Sadly the normal distribution year over year looks to be skewed left, giving us reason to believe that family is an important factor when measuring happiness score. We find this to be interesting as family can definitely act as a rock when going through tough times. We do however believe that family should not be the most important factor as there are other variables that contribute to happiness.
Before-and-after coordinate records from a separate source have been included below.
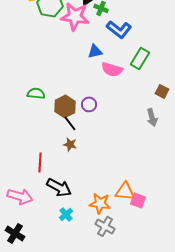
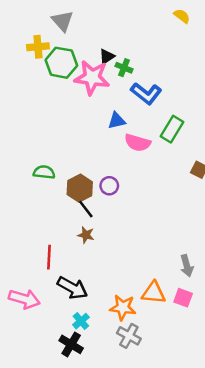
gray arrow: (152, 117) -> (187, 266), moved
pink square: (138, 200) -> (183, 298), moved
black cross: (15, 233) -> (71, 344), moved

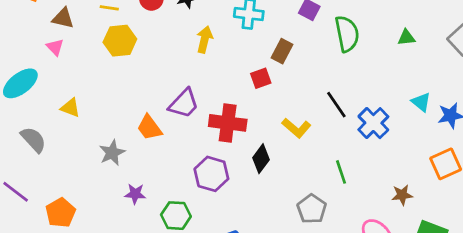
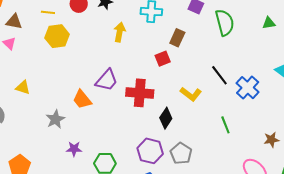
purple hexagon: (211, 174) -> (150, 151), moved
gray pentagon: (312, 209) -> (181, 153), moved

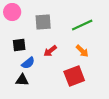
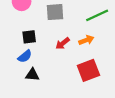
orange arrow: (82, 51) -> (86, 40), moved, turned -64
blue semicircle: (28, 63) -> (25, 56), moved

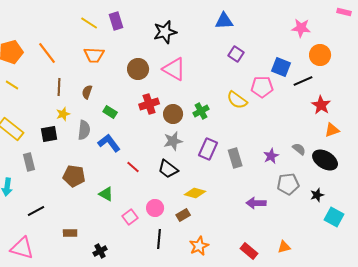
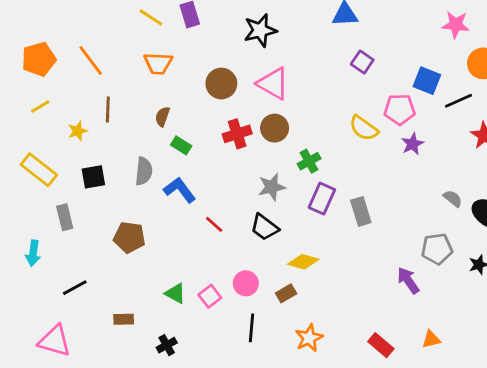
yellow line: (12, 85) -> (40, 107), turned -64
brown semicircle: (87, 92) -> (162, 117), moved
green cross: (201, 111) -> (309, 161), moved
yellow star: (63, 114) -> (78, 131), moved
brown circle: (173, 114) -> (275, 128), moved
purple star: (271, 156) -> (413, 144), moved
green triangle: (106, 194) -> (175, 293), moved
purple arrow: (256, 203) -> (408, 280), moved, turned 54

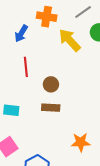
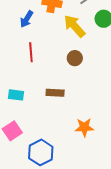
brown circle: (51, 84) -> (75, 58), moved

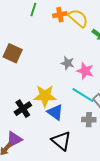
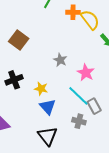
gray star: (68, 63) -> (60, 60), moved
yellow star: (45, 96) -> (41, 89), size x0.6
black cross: (23, 109) -> (14, 80), moved

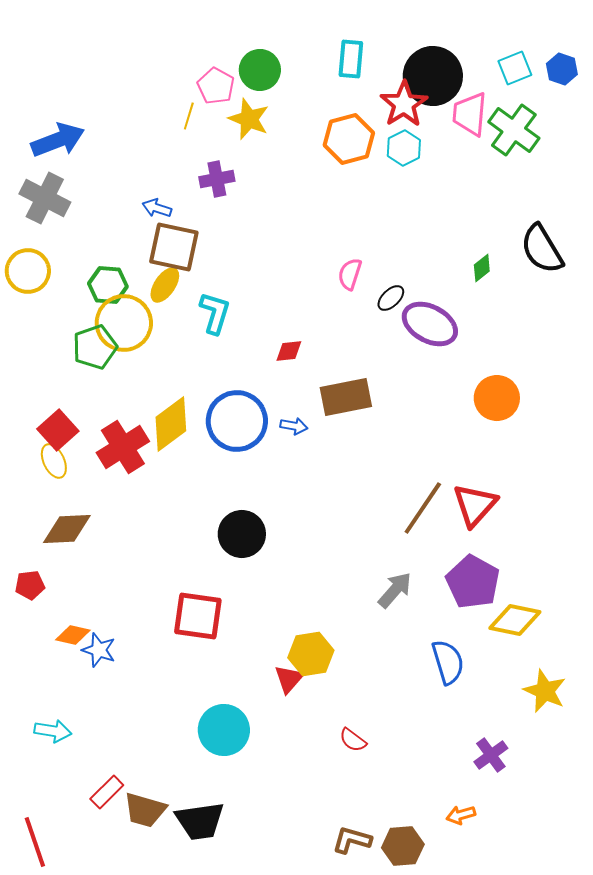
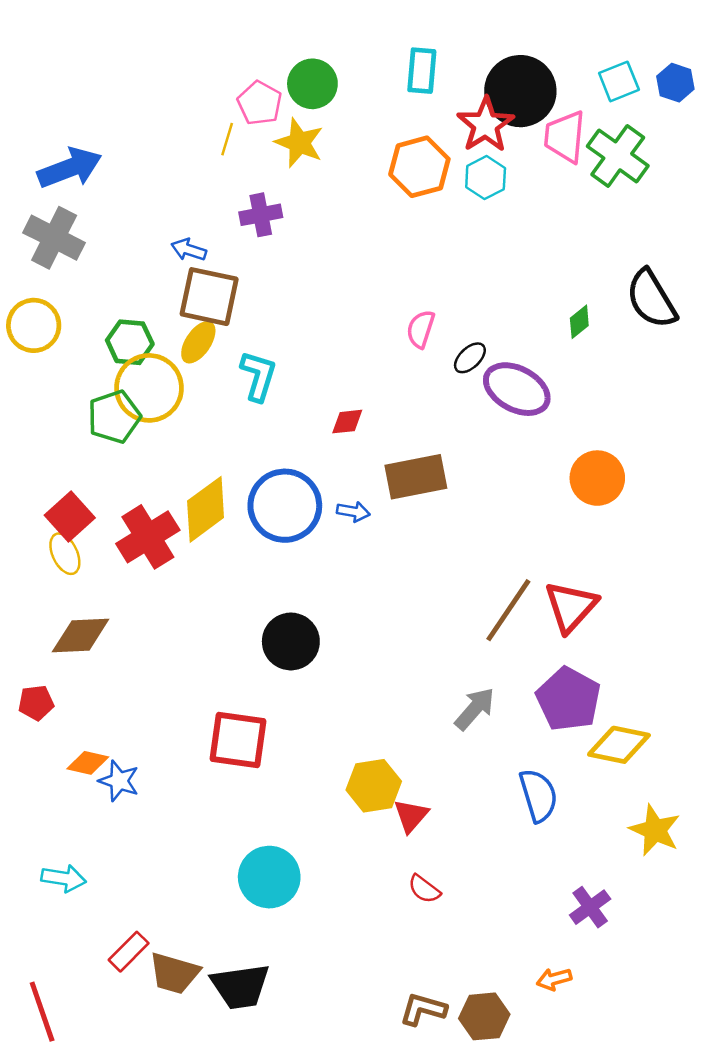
red triangle: (289, 679) -> (411, 816), moved

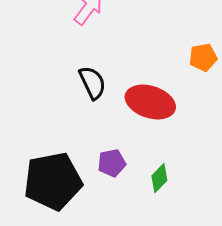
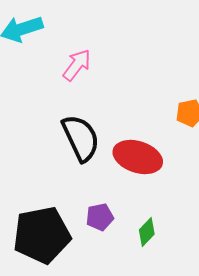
black semicircle: (92, 83) -> (81, 138), size x1.4

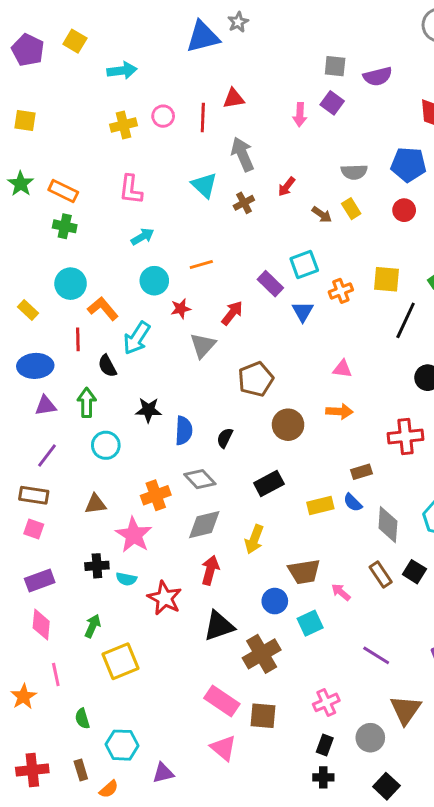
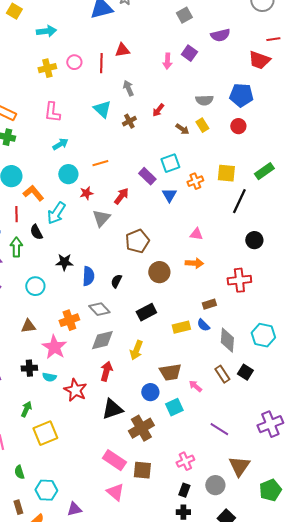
gray square: (335, 66) -> (184, 15), moved, turned -35
gray arrow: (242, 154) -> (128, 88), size x0.7
green arrow: (87, 403) -> (16, 247), moved

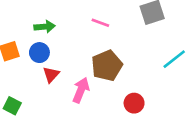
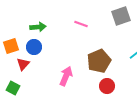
brown pentagon: (107, 66) -> (99, 61), moved
red triangle: (51, 75) -> (23, 64), moved

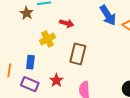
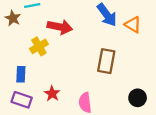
red arrow: (67, 23) -> (60, 27), size x1.5
brown rectangle: (78, 54) -> (106, 61), moved

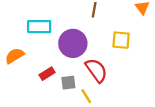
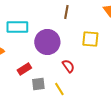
red semicircle: (96, 70) -> (68, 66), size x0.6
gray square: (68, 83) -> (38, 84), moved

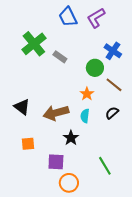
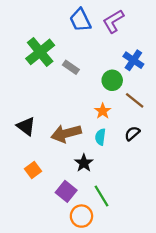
orange square: (28, 144) -> (33, 170), turned -32
purple square: (56, 162) -> (66, 191), turned 36
green line: (105, 166) -> (102, 196), moved

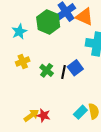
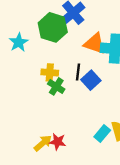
orange triangle: (84, 17) -> (95, 44), moved
yellow cross: (23, 61) -> (50, 73), moved, turned 32
black line: (64, 72) -> (78, 72), moved

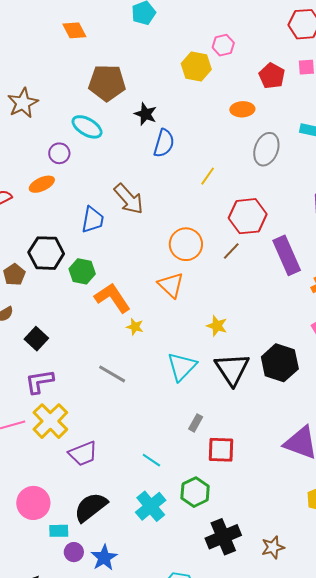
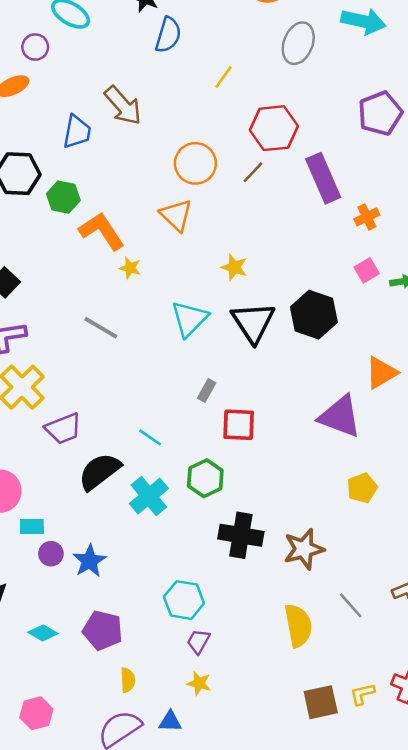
black semicircle: (91, 507) -> (99, 471), moved
black cross: (223, 537) -> (241, 535), turned 32
brown star: (273, 547) -> (304, 549), size x1.4

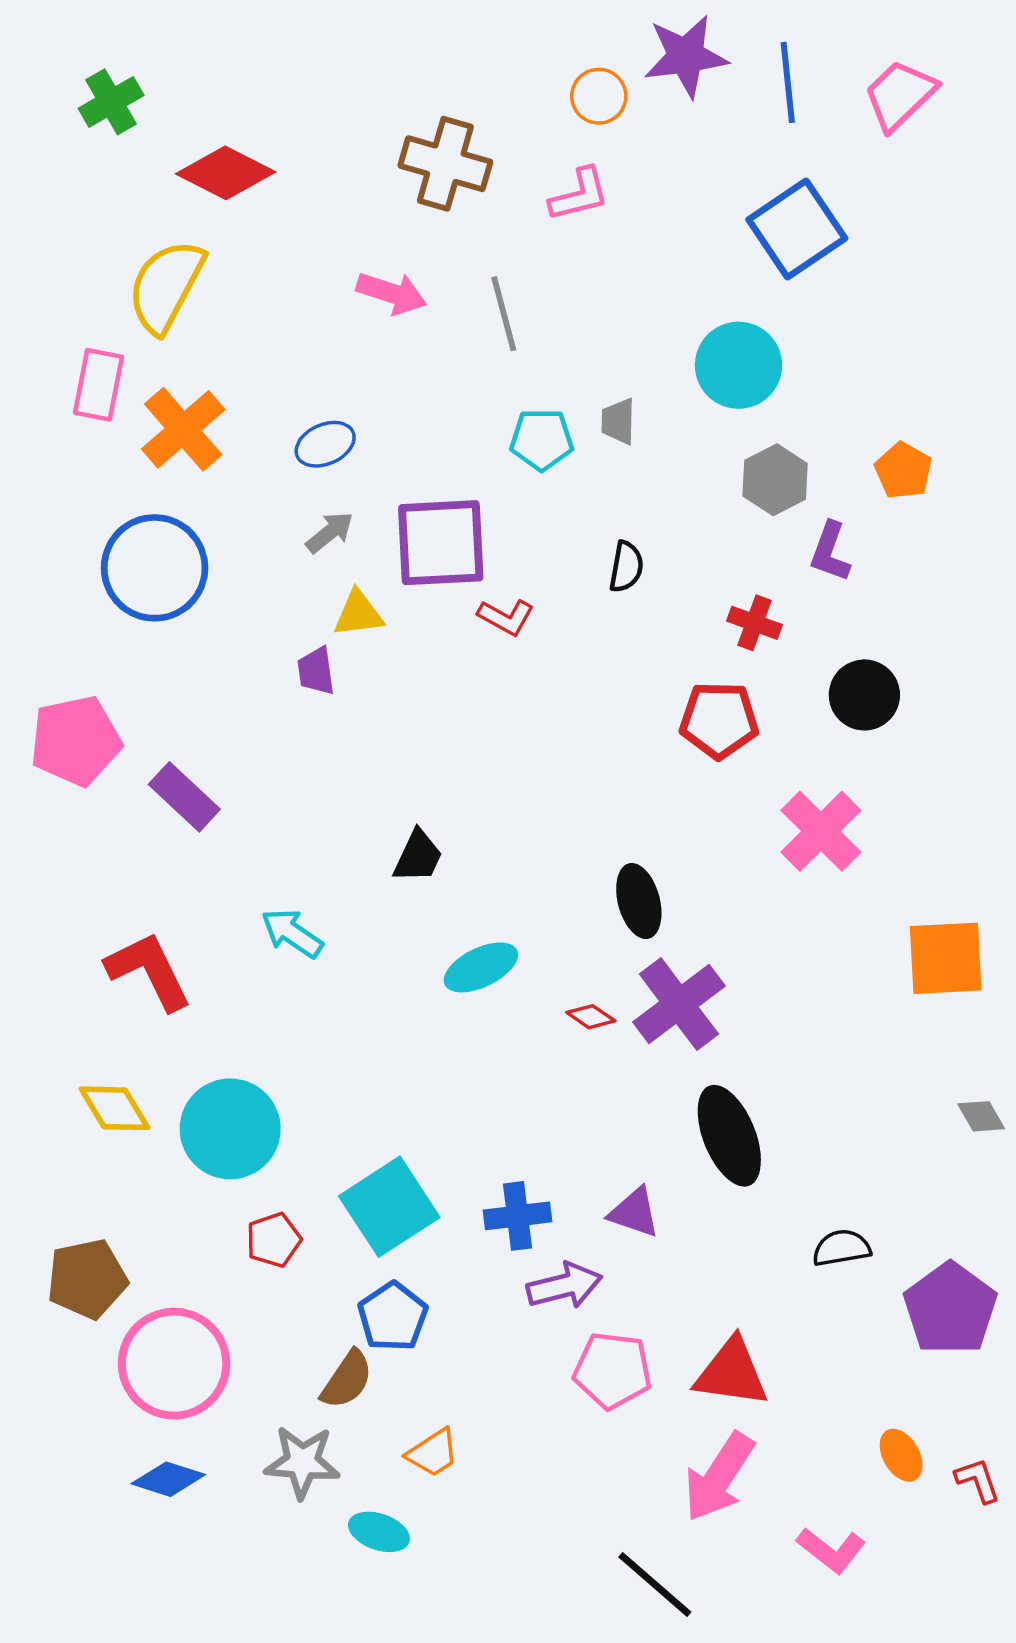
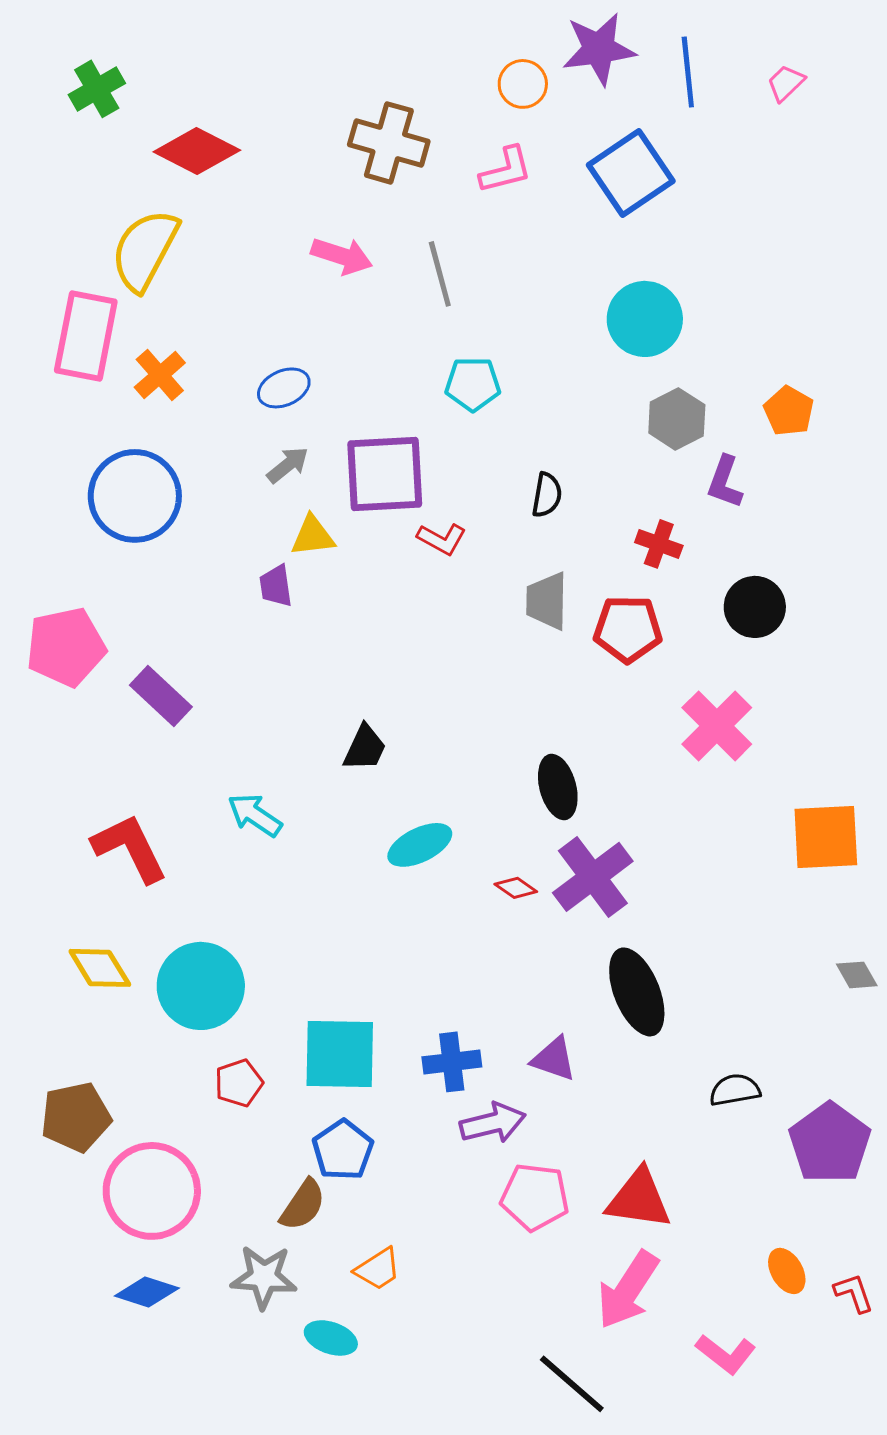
pink trapezoid: (900, 95) -> (786, 83), size x0.6
blue square: (797, 229) -> (631, 173), moved
pink rectangle: (98, 385) -> (86, 336), size x1.4
gray trapezoid: (618, 421) -> (547, 601), moved, size x1.4
orange cross: (183, 429) -> (160, 375), size x0.7
cyan square: (389, 1207) -> (340, 1054), turned 34

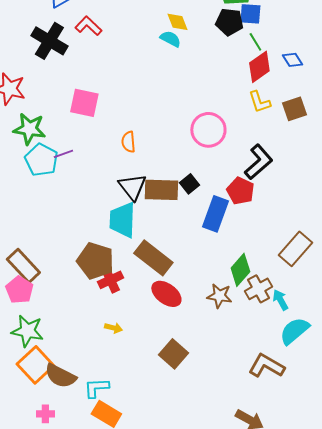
To further prove that family is important when measuring the happiness score we wanted to measure the mean score between the top 5 and bottom 5 and found that the mean score amongst the top 5 countries is 1.44 and for the bottom 5 it was .47. The data didn't give context as to the upper and lower bound so we went with anything above a 1 is considered good and vice versa for anything below one. But it's clear to see that the difference between the two is far and can give insights into how the extremes can give validation to family being an important factor. Freedom

When looking at freedom I was surprised to see that the r-squared was incredibly weak by having a score of .31 suggesting that the relationship wasn't strong enough to go into further analysis as freedom seems a bit broad. And as you can see the scatter plot is all over the place thus proving it difficult to draw any analysis from it.

Generosity

When it came to generosity we were surprised to see it be normally distributed between the years 2015-2017 and straying from a normal distribution between 2018-2019 thus prompting us to look at a scatter plot to see its relationship to family score.

And by looking at the scatter plot most of the values tend to group in the bottom but still appear to be random. The r-squared was .321 which is similar to freedom and gives us the same outcome of not digging deeper as we have low confidence in the relationship.